SET PROBLEM: Revise the records below so that every "common name" reads "vernacular name" instead, keeping all other lines unchanged.

Stored items:
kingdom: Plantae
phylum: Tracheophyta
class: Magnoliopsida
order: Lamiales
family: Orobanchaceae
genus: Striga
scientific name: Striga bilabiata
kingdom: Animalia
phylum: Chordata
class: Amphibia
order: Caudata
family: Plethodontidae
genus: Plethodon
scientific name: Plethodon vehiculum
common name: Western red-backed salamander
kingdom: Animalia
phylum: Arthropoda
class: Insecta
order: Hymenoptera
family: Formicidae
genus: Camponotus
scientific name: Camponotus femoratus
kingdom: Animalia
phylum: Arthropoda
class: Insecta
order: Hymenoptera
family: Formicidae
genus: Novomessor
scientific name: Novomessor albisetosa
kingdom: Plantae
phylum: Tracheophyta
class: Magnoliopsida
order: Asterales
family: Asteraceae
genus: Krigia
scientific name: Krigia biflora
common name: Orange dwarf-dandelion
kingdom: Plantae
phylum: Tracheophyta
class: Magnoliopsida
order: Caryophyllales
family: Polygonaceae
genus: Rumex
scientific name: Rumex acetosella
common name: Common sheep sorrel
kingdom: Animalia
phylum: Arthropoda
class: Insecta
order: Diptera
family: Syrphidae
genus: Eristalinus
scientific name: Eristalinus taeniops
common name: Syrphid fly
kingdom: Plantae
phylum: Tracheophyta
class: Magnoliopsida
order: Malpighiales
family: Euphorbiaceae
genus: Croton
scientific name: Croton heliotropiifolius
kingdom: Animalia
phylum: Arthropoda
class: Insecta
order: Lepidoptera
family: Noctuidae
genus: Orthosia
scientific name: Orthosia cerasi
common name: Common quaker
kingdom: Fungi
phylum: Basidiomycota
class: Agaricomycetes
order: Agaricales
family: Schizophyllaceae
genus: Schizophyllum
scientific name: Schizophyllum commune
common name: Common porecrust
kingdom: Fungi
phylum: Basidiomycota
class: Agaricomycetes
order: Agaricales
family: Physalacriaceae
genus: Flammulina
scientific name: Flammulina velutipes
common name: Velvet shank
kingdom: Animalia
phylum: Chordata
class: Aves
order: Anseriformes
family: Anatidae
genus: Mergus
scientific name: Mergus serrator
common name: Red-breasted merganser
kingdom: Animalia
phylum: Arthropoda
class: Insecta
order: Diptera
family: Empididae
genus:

TASK ANSWER:
kingdom: Plantae
phylum: Tracheophyta
class: Magnoliopsida
order: Lamiales
family: Orobanchaceae
genus: Striga
scientific name: Striga bilabiata
kingdom: Animalia
phylum: Chordata
class: Amphibia
order: Caudata
family: Plethodontidae
genus: Plethodon
scientific name: Plethodon vehiculum
vernacular name: Western red-backed salamander
kingdom: Animalia
phylum: Arthropoda
class: Insecta
order: Hymenoptera
family: Formicidae
genus: Camponotus
scientific name: Camponotus femoratus
kingdom: Animalia
phylum: Arthropoda
class: Insecta
order: Hymenoptera
family: Formicidae
genus: Novomessor
scientific name: Novomessor albisetosa
kingdom: Plantae
phylum: Tracheophyta
class: Magnoliopsida
order: Asterales
family: Asteraceae
genus: Krigia
scientific name: Krigia biflora
vernacular name: Orange dwarf-dandelion
kingdom: Plantae
phylum: Tracheophyta
class: Magnoliopsida
order: Caryophyllales
family: Polygonaceae
genus: Rumex
scientific name: Rumex acetosella
vernacular name: Common sheep sorrel
kingdom: Animalia
phylum: Arthropoda
class: Insecta
order: Diptera
family: Syrphidae
genus: Eristalinus
scientific name: Eristalinus taeniops
vernacular name: Syrphid fly
kingdom: Plantae
phylum: Tracheophyta
class: Magnoliopsida
order: Malpighiales
family: Euphorbiaceae
genus: Croton
scientific name: Croton heliotropiifolius
kingdom: Animalia
phylum: Arthropoda
class: Insecta
order: Lepidoptera
family: Noctuidae
genus: Orthosia
scientific name: Orthosia cerasi
vernacular name: Common quaker
kingdom: Fungi
phylum: Basidiomycota
class: Agaricomycetes
order: Agaricales
family: Schizophyllaceae
genus: Schizophyllum
scientific name: Schizophyllum commune
vernacular name: Common porecrust
kingdom: Fungi
phylum: Basidiomycota
class: Agaricomycetes
order: Agaricales
family: Physalacriaceae
genus: Flammulina
scientific name: Flammulina velutipes
vernacular name: Velvet shank
kingdom: Animalia
phylum: Chordata
class: Aves
order: Anseriformes
family: Anatidae
genus: Mergus
scientific name: Mergus serrator
vernacular name: Red-breasted merganser
kingdom: Animalia
phylum: Arthropoda
class: Insecta
order: Diptera
family: Empididae
genus:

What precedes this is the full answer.